Trecho do texto
● ● ● ●
EU ACHO INTERESSANTE QUE UM PAÍS QUE SE DIZ TÃO RELIGIOSO TENHA DEMONSTRADO EM 2020 TANTA FALTA DE AMOR AO PRÓXIMO, O PRINCÍPIO BÁSICO DA TEOLOGIA CRISTÃ QUE REGE BOA PARTE DOS LARES BRASILEIROS. Como se não percebessem o que se passa ao redor (ou será que ignoram deliberadamente?), os brasileiros tiraram a máscara de empatia que até então mostravam ao mundo e transformaram os meses de pandemia na mais evidente desumanização.
Nesta sexta-feira, 11 de dezembro de 2020, o país passa da assustadora marca de 180 mil vidas perdidas devido a Covid-19 e não há comoção. Pelo contrário, as festas aumentam seus sons, as pessoas se aglomeram sem necessidade, as máscaras ganham o fundo das bolsas, o governo federal parece viver em outro mundo, políticos hipócritas se dizem chocados, mas o choque não ocorreu dias atrás, quando estavam nas eleições instigando multidões. O Brasil hoje samba em cima de centenas de caixões.
É triste. É angustiante. É preocupante.
● ● ● ●
Dados fornecidos
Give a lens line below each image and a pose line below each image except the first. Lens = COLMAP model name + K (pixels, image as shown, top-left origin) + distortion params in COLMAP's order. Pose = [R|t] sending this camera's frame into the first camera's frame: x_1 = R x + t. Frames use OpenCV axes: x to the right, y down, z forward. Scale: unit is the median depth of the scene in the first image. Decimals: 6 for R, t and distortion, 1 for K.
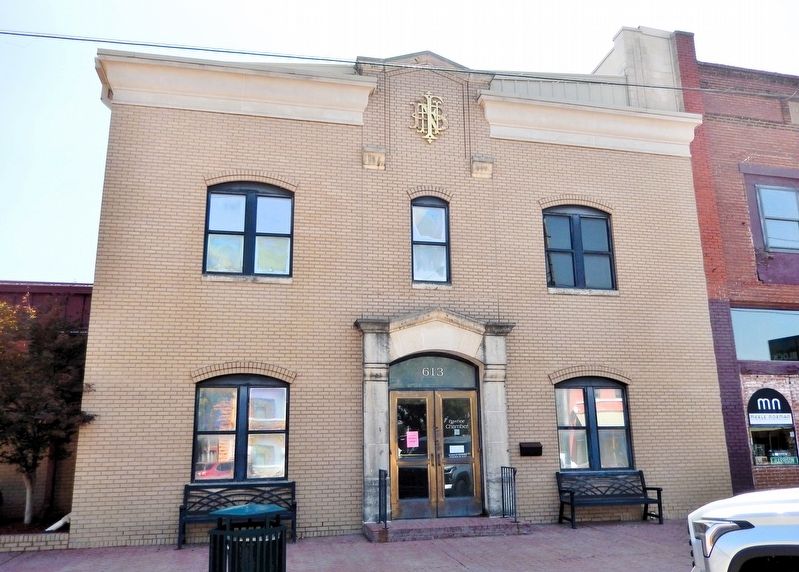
lens RADIAL K [[621.0, 0, 399.3], [0, 621.0, 237.0], [0, 0, 1]] dist [0.009103, -0.006660]
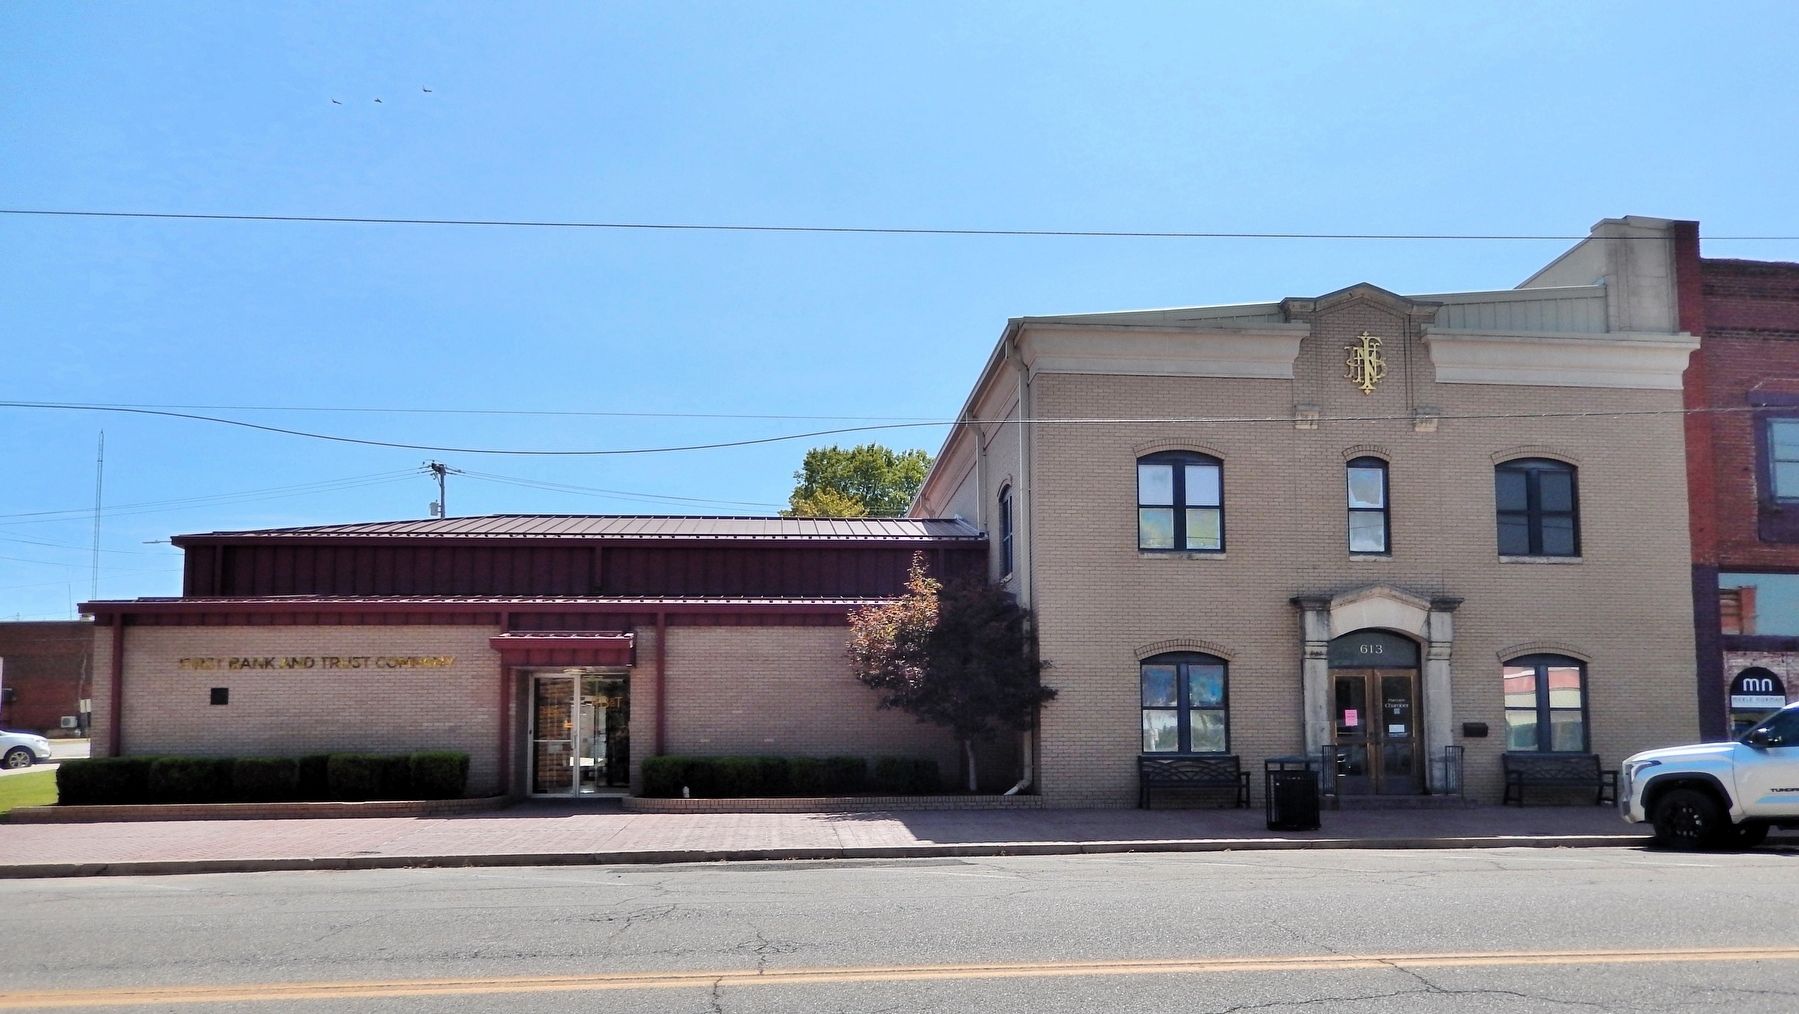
lens RADIAL K [[1434.2, 0, 899.5], [0, 1434.2, 507.0], [0, 0, 1]] dist [-0.005516, -0.004247]
pose [[0.994046, -0.003389, -0.108906, -0.401118], [0.019497, 0.988916, 0.147188, -0.314723], [0.107200, -0.148435, 0.983095, -1.126689]]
● ● ● ●
Seu objetivo
Traduza para o inglês esta frase do trecho do texto: "O Brasil hoje samba em cima de centenas de caixões."

Resposta do exercício
Today Brazil dances samba on top of hundreds of coffins.